Articles 10 and 14(3). Investigation of complaints. Adequate remedies. The Committee notes that during the period from April 2014 to June 2015, labour inspectors carried out inspections of two PEAs in response to inquiries made by jobseekers. The inspections concluded that both PEAs were operating in accordance with the applicable legal framework. The Committee requests the Government to provide a general appreciation of the manner in which the Convention is applied by, for example, including extracts from inspection reports and information on the number of workers covered by the measures giving effect to the Convention, the number of infringements reported, and examples of the remedies provided for and effectively applied in cases of violations of the principles of the Convention (Part V of the report form).

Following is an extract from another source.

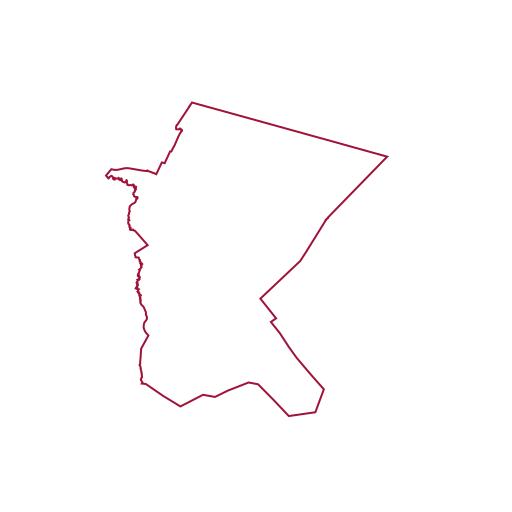 outline of Aa en Hunze, Drenthe, Netherlands, rotated 329°
{"feature_id": "6326949B44247735625274", "entity_name": "Aa en Hunze", "entity_type": "district", "adm_level": 2, "iso_a3": "NLD", "parent_name": "Netherlands", "parent_adm1": "Drenthe", "projection": "orthographic", "projection_center": [6.676, 52.981], "detail": "fine", "context": "isolated", "style": "outline", "palette": "rose", "viewbox_px": 512, "rotation_deg": 329, "n_neighbors": 0, "source": "geoboundaries", "source_scale": "gbopen_adm2", "svg_char_len": 5909}
<svg xmlns="http://www.w3.org/2000/svg" viewBox="0 0 512 512"><g transform="rotate(329 256 256)"><path d="M354.4,169.6L280.2,91.5L276.2,93.3L276.3,93.4L256.1,103.0L255.8,103.0L255.5,102.9L253.8,104.3L253.2,105.5L252.9,106.1L253.2,106.6L255.4,107.8L255.9,107.7L256.2,107.5L256.5,107.5L256.7,107.8L256.9,108.7L257.2,109.0L257.3,109.5L257.4,110.1L257.2,110.5L256.9,110.6L256.4,110.3L256.2,110.3L255.8,110.8L255.6,111.1L255.0,111.3L253.5,112.0L252.3,112.9L251.6,113.2L242.9,119.4L241.9,120.0L241.8,119.9L237.3,122.8L236.3,122.1L225.5,129.4L223.5,127.3L212.7,134.5L211.2,132.3L211.0,132.1L210.9,132.2L209.0,129.6L207.7,128.2L207.0,126.9L206.6,127.2L206.4,127.1L202.9,124.5L192.2,115.3L190.2,113.9L187.9,112.9L181.9,110.9L179.8,109.8L178.4,108.7L176.7,107.1L168.9,109.8L169.0,111.0L169.4,112.3L169.3,113.1L169.6,113.6L169.8,113.6L170.5,113.1L171.0,112.9L171.8,112.9L173.3,112.8L173.5,112.9L173.8,113.7L173.8,114.0L173.8,114.8L174.1,115.7L173.8,116.0L173.3,116.1L173.3,116.4L173.5,117.1L173.8,117.5L174.3,117.7L174.5,117.5L174.6,117.1L174.5,116.0L174.6,115.8L175.0,116.1L175.2,116.6L175.6,117.2L176.6,118.1L177.1,118.3L178.4,118.2L178.6,118.7L178.6,119.0L178.5,119.3L178.1,119.8L178.1,120.0L178.5,120.7L178.7,121.1L179.6,121.2L179.9,120.6L180.3,120.1L180.5,120.2L180.6,120.3L180.5,120.6L180.4,121.4L179.7,122.8L179.8,123.2L180.3,123.9L180.5,124.4L181.5,125.5L181.8,125.5L182.9,125.2L183.2,125.0L183.7,124.4L184.0,124.3L184.2,124.6L184.1,125.0L183.9,125.4L183.1,126.3L183.0,127.6L182.4,128.5L182.5,128.8L183.3,129.8L184.6,130.3L186.2,131.7L186.5,131.7L187.3,131.3L187.5,131.4L187.8,132.4L187.6,133.2L186.8,133.9L187.0,135.0L187.2,135.3L187.5,135.2L187.7,134.9L187.7,134.6L187.9,134.4L188.6,134.5L188.8,134.7L188.8,135.0L188.6,135.4L188.0,135.7L186.9,136.0L186.9,136.3L187.2,136.6L187.4,137.0L186.9,137.3L186.2,137.1L185.9,137.3L185.6,138.1L185.4,138.3L184.5,138.7L183.6,138.7L182.6,139.8L182.5,140.0L182.7,140.3L182.8,140.6L182.3,141.6L182.3,142.1L182.9,143.0L183.3,143.6L183.8,143.7L184.7,144.5L184.6,145.0L184.3,145.3L184.0,145.6L183.7,145.7L182.6,145.5L182.1,146.2L181.3,146.9L180.4,147.6L179.9,147.8L178.5,147.9L176.7,147.7L173.4,148.4L173.2,148.5L172.8,149.2L172.0,149.9L171.2,151.2L170.9,152.0L170.9,152.6L170.3,153.0L169.5,153.4L169.0,154.4L168.5,154.9L167.5,155.3L167.1,156.0L167.0,157.4L166.9,157.7L166.6,157.9L166.0,158.1L165.2,158.9L165.1,159.2L165.2,159.3L165.7,159.5L165.9,159.7L165.9,159.9L165.9,160.0L165.0,160.0L164.8,160.2L164.1,160.9L163.8,161.5L163.2,162.4L163.2,162.6L163.2,162.9L163.5,163.4L163.2,164.3L163.5,164.6L163.3,164.9L162.4,165.8L162.6,166.6L163.1,167.1L163.1,167.3L162.9,167.5L162.7,167.4L162.5,167.1L162.4,167.1L162.2,167.5L162.3,167.7L162.3,167.9L161.8,168.1L161.6,168.3L161.6,168.5L162.0,169.2L162.5,169.5L164.1,169.9L164.2,170.1L164.0,170.3L163.9,170.4L164.1,170.9L164.7,171.5L165.2,171.9L165.7,174.3L167.5,184.3L168.7,190.9L156.6,191.1L153.5,191.2L153.5,191.4L153.5,191.6L152.9,192.5L152.5,194.1L152.1,194.8L152.3,195.4L152.8,195.6L153.3,196.0L153.9,196.3L154.7,197.1L154.3,198.0L154.1,199.0L154.2,199.3L154.4,199.5L153.6,200.6L154.1,201.0L154.0,201.4L153.7,202.1L153.1,202.4L153.0,202.5L153.1,203.0L153.3,203.3L153.7,203.3L154.0,203.1L154.4,203.9L154.4,204.3L154.1,204.4L153.6,204.1L153.0,204.1L152.7,204.3L152.5,204.7L152.5,205.0L152.7,205.5L152.2,205.8L152.2,206.6L151.1,206.9L150.5,207.4L149.6,207.3L148.8,207.5L149.0,208.1L149.1,208.3L148.9,208.6L147.6,209.4L147.1,210.1L146.5,210.2L146.1,210.6L145.7,210.7L145.6,211.1L145.4,211.4L144.8,211.5L144.6,212.0L145.2,212.0L145.3,211.7L145.7,211.9L145.4,212.3L145.4,212.6L145.0,212.5L144.9,212.6L145.5,213.6L145.5,213.8L145.4,214.1L145.5,214.3L144.7,214.9L144.6,215.1L144.3,215.5L144.3,215.8L144.2,215.8L143.8,215.7L143.5,216.0L143.2,215.6L143.2,215.4L142.5,216.0L142.4,215.9L142.3,215.6L142.1,215.5L142.1,216.2L140.7,216.8L140.1,217.2L140.5,217.8L139.8,218.2L139.9,218.9L139.5,218.9L139.4,219.6L139.4,219.8L140.0,219.8L139.9,220.1L139.5,220.3L138.5,220.4L138.4,220.5L138.4,221.2L138.3,221.5L137.9,221.7L137.7,222.0L136.9,221.7L136.9,221.4L136.2,221.7L136.1,221.8L136.3,222.0L137.1,222.2L137.8,222.8L137.8,223.0L137.5,223.2L137.8,223.4L137.9,223.6L138.4,224.2L138.1,224.3L137.8,224.1L137.2,224.8L137.0,225.5L136.9,225.6L136.7,225.7L136.4,225.5L136.2,225.5L136.3,226.0L136.8,226.5L136.7,227.0L136.4,226.8L136.1,226.9L136.1,227.1L136.2,227.3L136.8,227.7L136.9,227.8L136.8,228.2L136.4,228.6L136.2,229.2L135.9,229.2L135.7,229.6L136.0,229.8L136.4,229.7L136.9,229.9L137.1,230.1L137.1,230.3L137.0,230.5L135.8,230.2L135.6,230.3L135.5,231.1L135.3,231.6L135.4,232.0L134.9,232.3L134.7,232.6L134.7,232.9L135.0,233.0L134.8,233.4L134.2,233.5L134.1,234.1L134.3,234.6L134.3,234.8L133.5,235.9L133.1,235.8L132.7,236.9L132.7,237.6L132.7,238.8L133.2,240.7L133.3,241.3L133.4,241.8L133.2,243.7L133.2,244.4L133.0,244.8L132.8,246.7L132.7,247.3L132.3,248.2L131.5,249.5L131.3,250.0L131.2,251.4L131.1,252.0L130.7,252.8L130.3,253.3L129.8,253.9L129.1,254.4L126.6,255.3L125.5,256.0L124.7,256.8L124.3,257.3L123.4,258.6L122.8,259.6L122.3,261.5L122.2,262.6L122.1,263.9L122.3,265.9L122.8,268.5L122.7,268.6L122.7,268.8L109.8,276.3L104.7,283.7L102.6,286.5L101.0,289.0L100.7,289.0L100.3,289.2L100.3,289.6L100.0,289.9L99.8,290.3L100.0,290.8L100.0,291.1L100.0,291.4L99.9,291.6L99.3,293.0L99.1,293.0L98.8,294.0L98.6,294.4L98.6,294.6L98.6,295.0L98.3,295.8L98.2,296.1L98.0,296.3L97.8,297.1L97.6,297.3L97.6,297.9L97.0,298.7L96.9,299.2L96.7,299.5L95.9,301.2L95.7,301.3L95.5,301.2L93.6,302.6L93.5,302.9L93.5,304.7L93.6,305.8L92.4,306.5L95.6,308.9L104.4,328.2L113.7,346.0L139.1,347.7L148.3,355.7L162.6,356.9L184.5,360.6L191.7,367.0L196.9,388.4L201.7,410.1L226.4,420.5L245.5,405.2L241.9,385.6L238.4,364.3L237.3,351.2L236.7,334.5L234.8,320.2L241.1,319.8L237.8,294.8L291.2,283.1L300.5,278.6L333.6,261.6L334.0,261.4L334.0,261.1L335.1,260.8L335.1,261.0L336.7,260.4L337.4,260.2L337.5,260.3L337.7,260.0L419.6,238.4L354.4,169.6Z" fill="none" stroke="#9f1239" stroke-width="2"/></g></svg>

Articles 11 and 12. Adequate protection and allocation of responsibilities. The Committee notes that sections 18/1 to 18/5 of the 2015 Labour Code provide for the protection of workers employed by TWAs in regard to: (a) freedom of association; (b) collective bargaining; (c) minimum wages; (d) working time and other working conditions; (e) statutory social security benefits; (f) occupational safety and health; (g) compensation in case of occupational accidents or diseases; (h) maternity protection and benefits, and parental protection and benefits. Pursuant to section 18/2(1)(d)(i) to (iii) and (g) of the 2015 Labour Code, the user enterprise is responsible for the temporary agency worker’s health and safety at work, for ensuring equal treatment and for adhering to working times and rest requirements, as well as for providing compensation in case of occupational accidents or diseases. According to section 18/5(3) of the 2015 Labour Code, such workers are entitled to benefit from collective services and facilities in the user enterprise, including childcare facilities and transport services, equal to those enjoyed by the user enterprise’s employees, unless the difference in treatment is justified by objective reasons. The Committee requests the Government to indicate the manner in which adequate protections are ensured in respect of access to training, compensation in case of insolvency and protection of workers’ claims (Article 11(f) and (i) of the Convention). Furthermore, it asks the Government to clarify the meaning of the term “objective reasons justifying a difference in treatment” and to provide detailed information on the manner in which the allocation of responsibilities between TWAs and user enterprises is ensured in practice in relation to all the areas of responsibility set out in Article 12(a)–(i).